A Rede do Milheto fez incidência junto ao governo central para a elaboração do projeto de lei sobre segurança alimentar, que foi aprovado e incluiu o milheto em nosso Sistema Público de Distribuição [Public Distribution System – PDS]. Desde a independência da Índia, temos um sistema público de distribuição pelo qual é possível comprar itens básicos e essenciais por valores controlados. O PDS no nosso estado é universal, então todas as pessoas têm acesso a ele. E o arroz é oferecido sem custo. Todo mundo recebe cinco quilos por pessoa, sem custo, todo mês. Isso teve um efeito na nutrição da população.

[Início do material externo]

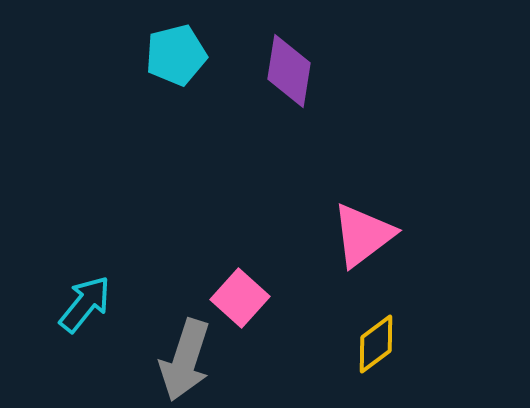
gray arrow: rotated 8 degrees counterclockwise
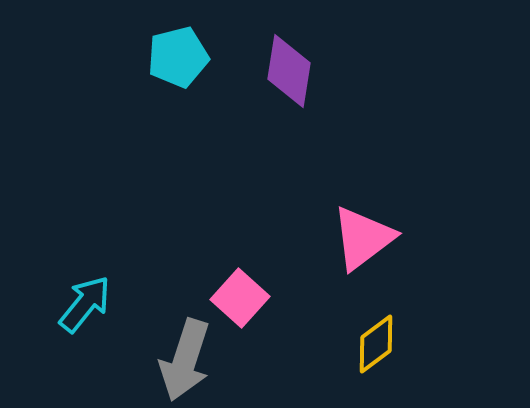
cyan pentagon: moved 2 px right, 2 px down
pink triangle: moved 3 px down
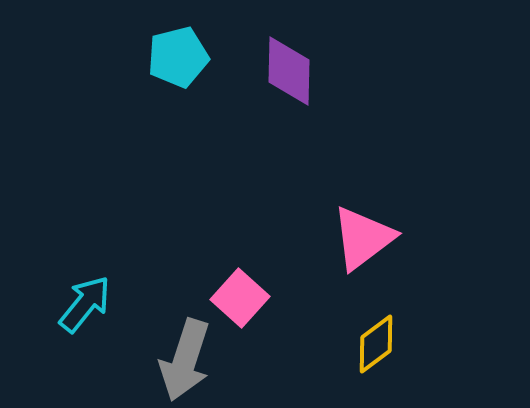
purple diamond: rotated 8 degrees counterclockwise
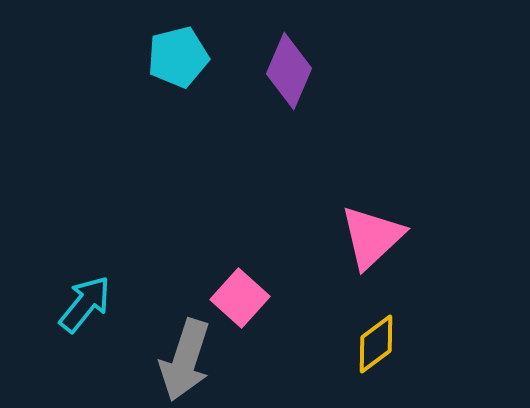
purple diamond: rotated 22 degrees clockwise
pink triangle: moved 9 px right, 1 px up; rotated 6 degrees counterclockwise
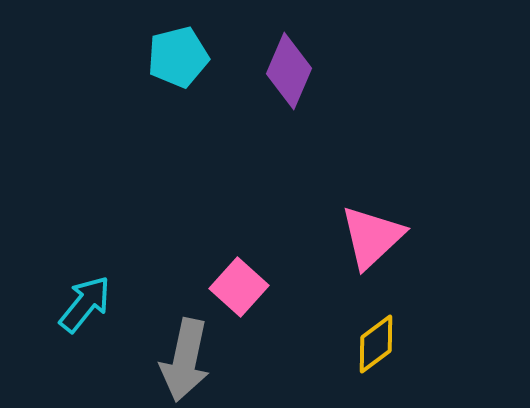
pink square: moved 1 px left, 11 px up
gray arrow: rotated 6 degrees counterclockwise
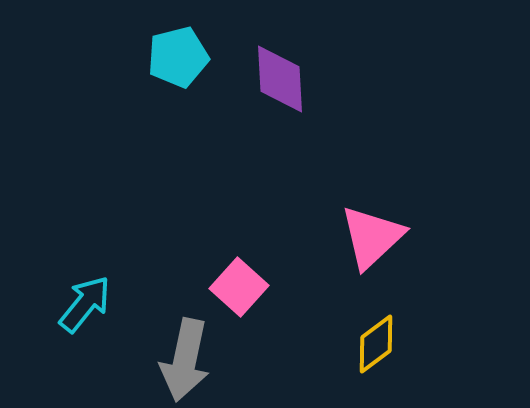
purple diamond: moved 9 px left, 8 px down; rotated 26 degrees counterclockwise
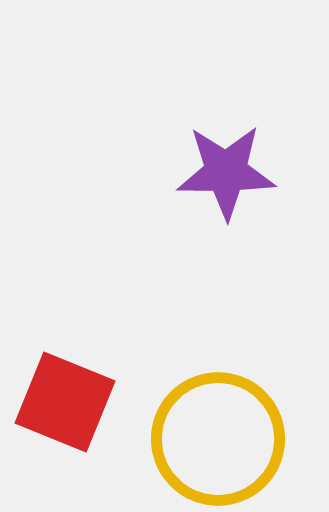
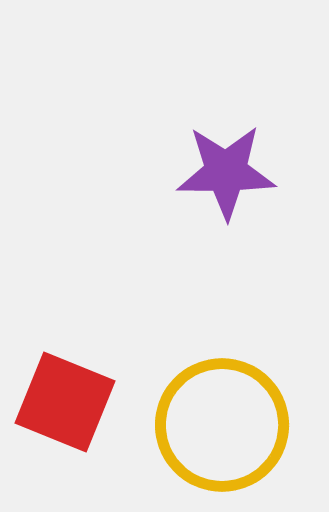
yellow circle: moved 4 px right, 14 px up
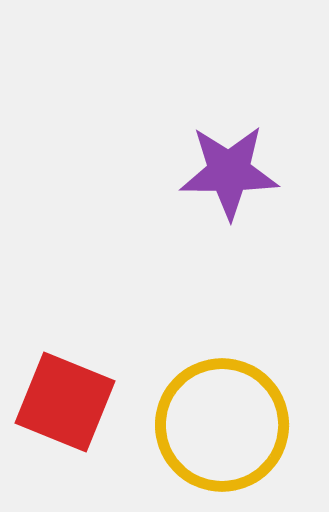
purple star: moved 3 px right
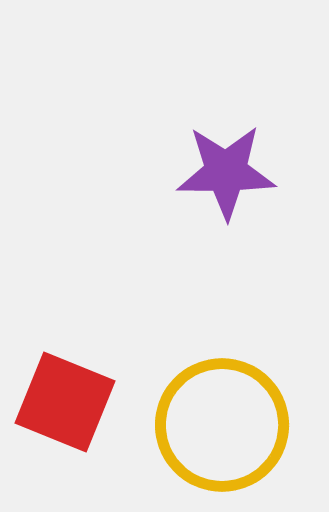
purple star: moved 3 px left
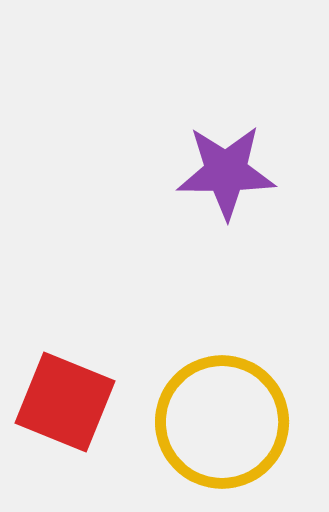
yellow circle: moved 3 px up
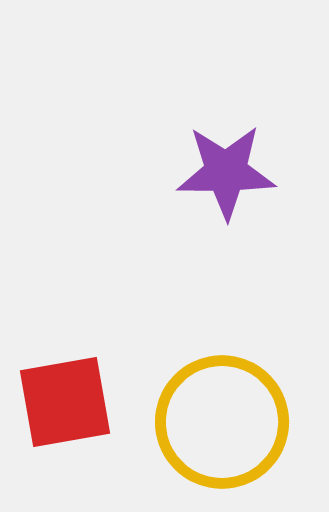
red square: rotated 32 degrees counterclockwise
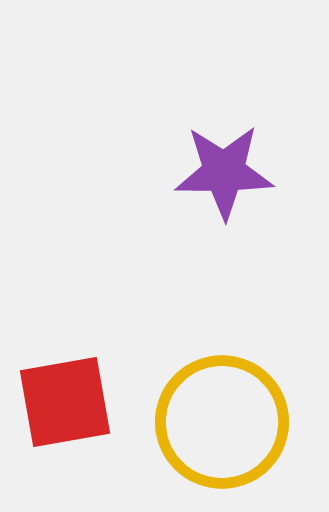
purple star: moved 2 px left
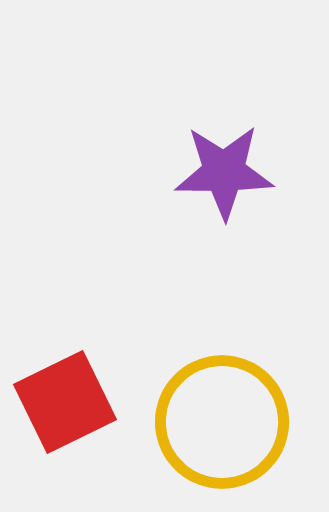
red square: rotated 16 degrees counterclockwise
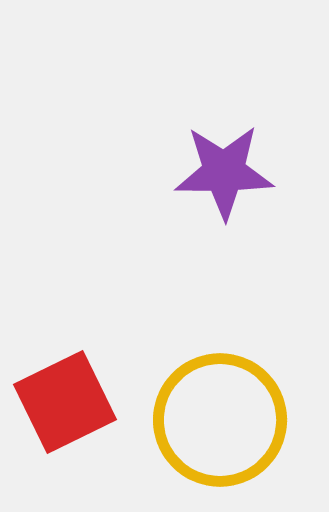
yellow circle: moved 2 px left, 2 px up
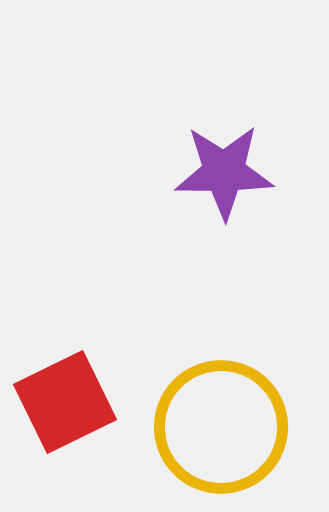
yellow circle: moved 1 px right, 7 px down
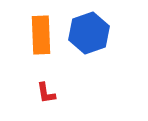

É fácil cozinhar o arroz e consumi-lo sem acrescentar nenhuma outra hortaliça. As famílias pobres estavam comendo só arroz, então havia uma necessidade de focar outro cultivo que fosse mais nutritivo, e é por isso que optamos pelo milheto e pelo policultivo. O governo central aprovou a Lei de Segurança Alimentar e, agora, as famílias podem decidir se querem receber arroz ou milheto. Além disso, fazemos parte da Rede de Segurança Alimentar [Food Sovereignty Network], da Rede Nacional de Agricultores e Agricultoras [National Farmers Network]no sentido do trabalho com alimentos e agricultura. Também integramos diversas redes de direitos humanos e o Grupo Nacional de Mulheres [National Women’s Group – NAWO].
Qual tem sido o papel do Coletivo de Mulheres durante a pandemia de covid-19?
Durante a pandemia de coronavírus, a agricultura foi o único setor que continuou ativo. Nos períodos de lockdown, o governo fechou tudo, exceto a atividade agrícola, então muitos trabalhadores e trabalhadoras perderam o emprego, mas nós, no campo, tínhamos permissão para trabalhar. Nossas mulheres conquistaram mais poder nas comunidades, porque conseguiram produzir e compartilhar alimentos. As pessoas não conseguiam sair do povoado e ir para cidades próximas para comprar as coisas, mas podiam ir até as propriedades rurais próximas para comprar comida. Fortalecemos nossa organização ao promover o reconhecimento pelo trabalho dessas mulheres.